Friday, April 19, 2024

Top Chinese Official Refutes Soros Prediction for Hard Landing

China will avoid the kind of hard landing predicted by the likes of billionaire investor George Soros as policy makers still have enough tools to maintain reasonable growth as they seek to overhaul the world’s second-largest economy, the country’s top economic planner said.

QuickTake China’s Pain Points

The Asian nation’s economy will expand by at least 6.5 percent annually for the next five years, after growth of 6.9 percent last year, the slowest pace in a quarter century. The latest forecasts were delivered by Premier Li Keqiang in a work report Saturday at the start of the annual full session of the National People’s Congress. The government will increase its deficit as it shells out more funds to underpin growth and buffer the effects of job cuts in bloated state-run enterprises, Li said.

“China’s economy absolutely will not have a hard landing, the so called hard-landing predictions are bound to fall through,” said Xu Shaoshi, chairman of the National Development and Reform Commission, said Sunday at a press conference in Beijing when asked about recent remarks by Soros.

The economy is facing headwinds, and risks such as declining government revenue, falling prices for industrial commodities and declines in corporate profit “should not be under-estimated,” Xu said. Global factors from financial market fluctuations to geopolitical risk may also impact growth, he said.

Despite the risks, China is achieving its planned rebalance from investment and manufacturing-driven growth to a model based on expanding services and consumer spending, with new businesses and sectors growing rapidly, he said. China will use macro-economic measures to boost consumption, pursue a stable level of foreign trade, and increase effective investment to carry out the economic restructuring, Xu said.

China remains an engine for global growth and is not exporting its slowdown and market volatility as some have said, according to Xu. China accounted for about 15 percent of the world’s $73 trillion economy, compared with 24 percent for the United States.

Rising volumes of Chinese imports especially of commodities from crude oil to iron ore and fertilizers, as well as a 14.7 percent increase in non-financial foreign direct investment last year, are also positive for global growth, Xu said.

“There is no justification to the argument that China’s economy is weighing down the global economy,” said Xu. The theory that fluctuations in China’s stock and currency markets in January subsequently led to volatility in U.S. and European stock markets “overestimate China’s capabilities; China does not have such a big spillover effect,” he said.

As part of its structural reform, China’s overhaul of state-owned enterprises and reduction of overcapacity in industries from iron and steel to coal production will not lead to massive layoffs, as local governments and companies have come up with various ways to cushion the blow, Xu said. China has set aside 100 billion yuan ($15 billion) to help displaced workers at state-owned enterprises, Li said in his work report.

In the last round of SOE reforms by then-premier Zhu Rongji following slower expansion in the 1990s, some 60,000 firms were closed and 40 million workers lost their jobs, according to government data.

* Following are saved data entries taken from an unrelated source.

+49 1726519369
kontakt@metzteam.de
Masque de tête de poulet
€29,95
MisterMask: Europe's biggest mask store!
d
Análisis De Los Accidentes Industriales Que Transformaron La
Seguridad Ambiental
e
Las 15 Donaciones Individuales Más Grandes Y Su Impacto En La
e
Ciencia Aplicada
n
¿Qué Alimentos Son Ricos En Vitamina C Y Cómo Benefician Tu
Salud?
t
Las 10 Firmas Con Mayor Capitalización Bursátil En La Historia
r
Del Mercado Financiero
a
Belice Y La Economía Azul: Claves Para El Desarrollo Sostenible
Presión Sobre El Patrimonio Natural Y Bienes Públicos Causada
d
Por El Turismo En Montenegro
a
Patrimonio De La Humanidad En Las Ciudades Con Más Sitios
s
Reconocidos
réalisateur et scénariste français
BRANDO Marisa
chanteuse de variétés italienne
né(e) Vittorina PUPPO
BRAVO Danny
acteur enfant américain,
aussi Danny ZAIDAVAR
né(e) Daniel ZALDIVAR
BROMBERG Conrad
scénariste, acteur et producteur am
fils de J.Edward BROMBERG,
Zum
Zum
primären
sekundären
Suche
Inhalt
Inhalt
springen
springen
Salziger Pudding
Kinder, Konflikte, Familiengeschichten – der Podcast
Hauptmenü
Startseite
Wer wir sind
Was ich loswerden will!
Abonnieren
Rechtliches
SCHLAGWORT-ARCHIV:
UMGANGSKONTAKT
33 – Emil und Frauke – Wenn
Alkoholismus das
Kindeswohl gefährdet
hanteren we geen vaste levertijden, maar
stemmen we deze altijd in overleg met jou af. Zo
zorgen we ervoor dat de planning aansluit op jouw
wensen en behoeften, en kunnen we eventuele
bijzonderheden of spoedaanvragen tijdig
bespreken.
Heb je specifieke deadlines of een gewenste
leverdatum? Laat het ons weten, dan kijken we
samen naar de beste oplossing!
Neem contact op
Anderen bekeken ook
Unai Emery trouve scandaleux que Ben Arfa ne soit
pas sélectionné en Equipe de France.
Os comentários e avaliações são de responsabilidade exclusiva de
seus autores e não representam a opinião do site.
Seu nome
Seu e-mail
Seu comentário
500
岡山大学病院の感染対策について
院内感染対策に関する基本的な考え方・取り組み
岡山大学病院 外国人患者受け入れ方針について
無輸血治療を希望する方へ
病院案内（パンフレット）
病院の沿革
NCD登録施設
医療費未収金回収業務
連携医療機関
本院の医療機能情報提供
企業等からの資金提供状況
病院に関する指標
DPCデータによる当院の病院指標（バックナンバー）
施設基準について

Another difficult reform is smoothing out imbalances in the property market, he said. Home prices in first-and second-tier cities are rising at a relatively rapid pace, while lower-level cities face a glut of unsold homes.

China has already cut taxes on home transactions and eased mortgage down payment requirements to support the property market. Its commercial housing stockpile stood at 719 million square meters by the end of last year, Xu said. The government will encourage migrant workers to settle in urban areas to digest existing homes, while curbing unreasonable, speculative demand that drives up prices in big cities.